Grande Trail Serra d’Arga

Mais de três anos depois regressei a uma prova de ultra trail. A escolha incidiu sobre o Grande Trail Serra d’Arga, versão 45 km, uma das mais emblemáticas e concorridas do circuito nacional. Como incentivo adicional, para além de uma visita ao secular mosteiro São João d’Arga, pouco mais conhecia desta serra. Com um contexto de preparação mais exíguo do que noutros tempos, com menos tempo e com pouco desnível positivo, sabia das dificuldades que se ergueriam pela frente, mas o corpo já está habituado aos misteriosos desvarios da mente.

Na chegada a Dem toda a aldeia parecia imbuída pelo espírito do trail. Com a burocracia tratada desde o dia anterior, fui até ao ponto de partida e esperei num frenesim crescente pelas oito badaladas do sino da igreja para iniciar a aventura. Saindo da aldeia, rapidamente o trilho encontrou a primeira grande subida do dia. Apesar de a fila indiana atrapalhar um pouco nas partes mais técnicas, o ritmo estava bom. Vencida a primeira dificuldade, ao chegar ao planalto voltei a correr e iniciei a descida para o mosteiro, de onde prossegui até ao primeiro abastecimento, em Arte na Leira.

Continuando pelos arrabaldes da serra, ligeiro nas pernas e com as vistas descomprometidas pelo horizonte, enfrentei a segunda dificuldade do dia, com a descida para Cerquido. De salto em salto e de impacto em impacto, varri num bom ritmo as pedras lajeadas feitas em trilho. Passando pelo segundo abastecimento, a descida terminou depois no ponto de acesso ao grande desafio do dia: a ascensão para a Senhora do Minho, uma subida linear e ininterrupta de cerca de 600 metros em altimetria. Para além de uma dor no joelho, apareceram também as dores lombares e as cãibras, temperadas com as perguntas que são habituais nestas circunstâncias sobre as escolhas de vida que me tinham levado até ali. Por lapso, tinha deixado ligado o modo de corrida do relógio que detetava automaticamente as paragens, pelo que passei a subida a ser gozado pelo aparelho por ir tão lentamente que parecia parado.
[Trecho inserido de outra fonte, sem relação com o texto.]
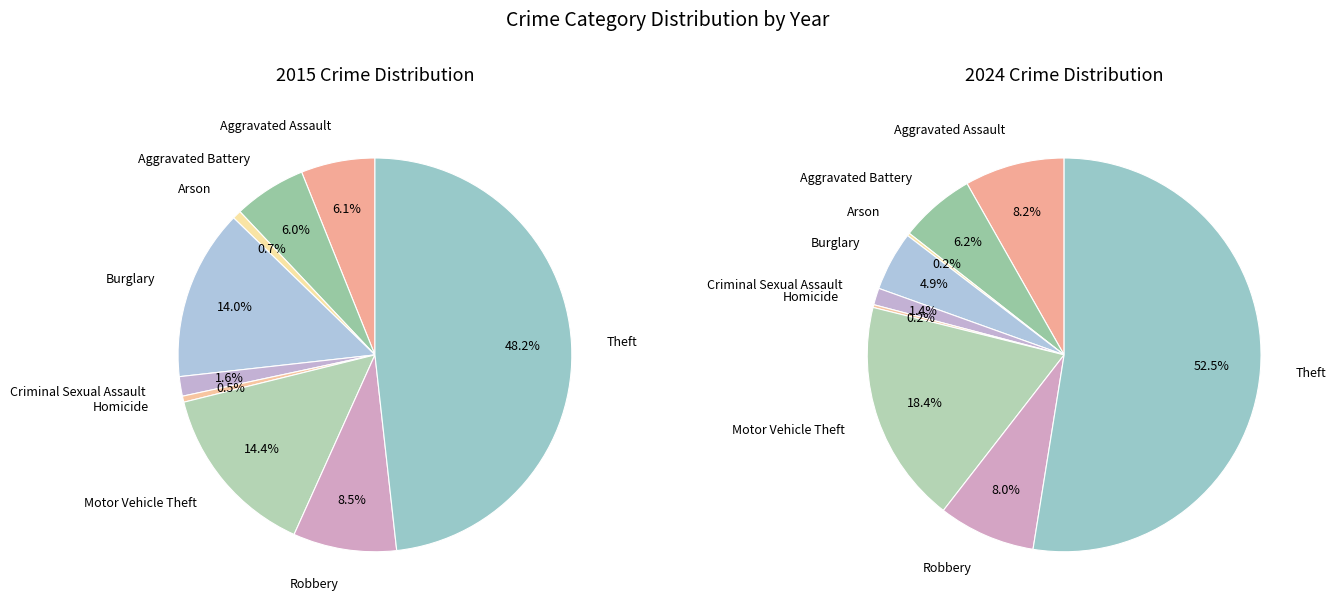

What percentage is the 7 slice, to the nearest percent?

8%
A chegada à Senhora do Minho revelou um planalto aconchegante, onde aproveitei para recuperar das maleitas do corpo. Na descida para a aldeia de Montaria mantive o ritmo calmo e com um novo abastecimento senti de passagem uma brisa de rejuvenescimento. Após uma descida rápida entrei no fantástico troço do rio Âncora. Seguindo a montante por um trilho que serpenteava junto ao rio, fiquei encantado com o percurso. Certamente regressarei para uma exploração mais delongada. Não fosse por mais, apenas pela descoberta deste percurso já teria valido a pena.

Após um périplo por mais uma encosta, desci para a aldeia de Pedrulhos, local da última paragem. Com o estômago reconfortado e abastecido da vontade de vencer os últimos quilómetros, investi em mais uma subida ao planalto, com posterior descida pelo percurso da ascensão inicial para Dem. Valeram-me os bastões para amortecer os impactos nos joelhos. Visto de longe, deveria parecer um velhinho de muletas a tentar fugir do homem da marreta.
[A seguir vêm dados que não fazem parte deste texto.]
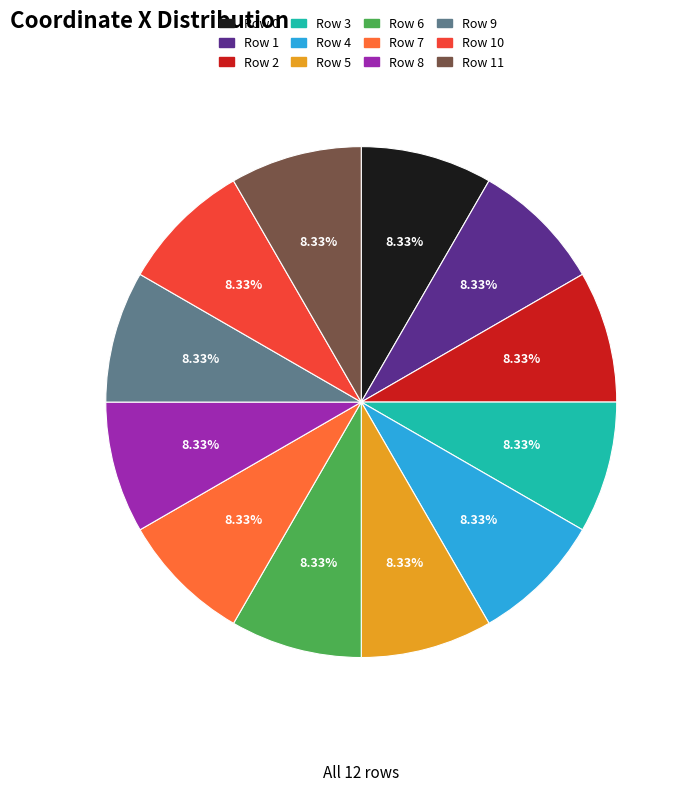

Is there a majority slice in this chart?

No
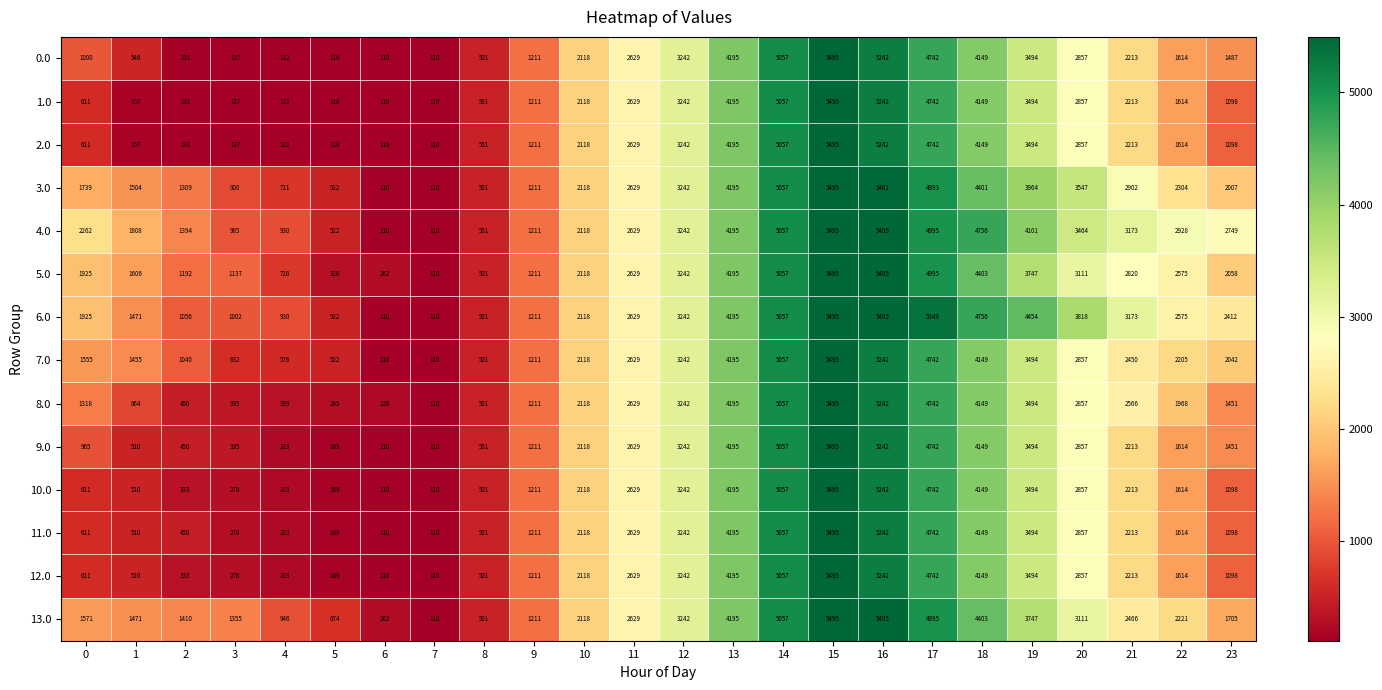

At which label does 5.0 reach its minimum?

7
Depois, num passo de magia, as dores e o cansaço acumulado foram desaparecendo na esperança que a meta estava ao virar da esquina e terminei em corrida. Para trás tinham ficado 45km, com 2600m de subida/descida acumulada em cerca de 9 horas de prova. Antevia demorar menos tempo, mas a dureza do percurso acabou por voltar-se contra as vicissitudes da preparação. Não tinha ambições para treinar mais, mas poderia ter treinado melhor. Ainda assim, já em casa, voltei a ter a estranha sensação de estar demasiado cansado para conseguir dormir; valeu um banho de água fria para agilizar a recuperação. Tanto pela dificuldade como pela distância, não chegou a ser uma experiência limite como na Freita ou na Estrela, mas deixou a certeza gravada no corpo que tinha conseguido superar-me.

Está feito o Grande Trail Serra d’Arga. Um bom desafio, numa mistura equilibrada de dificuldade e tecnicidade, com uma subida marcante à Senhora da do Minho e um percurso pelo rio Âncora do melhor que pode haver no trail. Agradeço à organização e colaboradores pela fantástica experiência. Pareceu-me tudo tratado e cuidado ao pormenor, desde a comunicação, as marcações do trilho e os abastecimentos. Palavra final para o incrível espírito do trail que ali encontrei. Já tinha saudades da próxima, talvez na serra Amarela.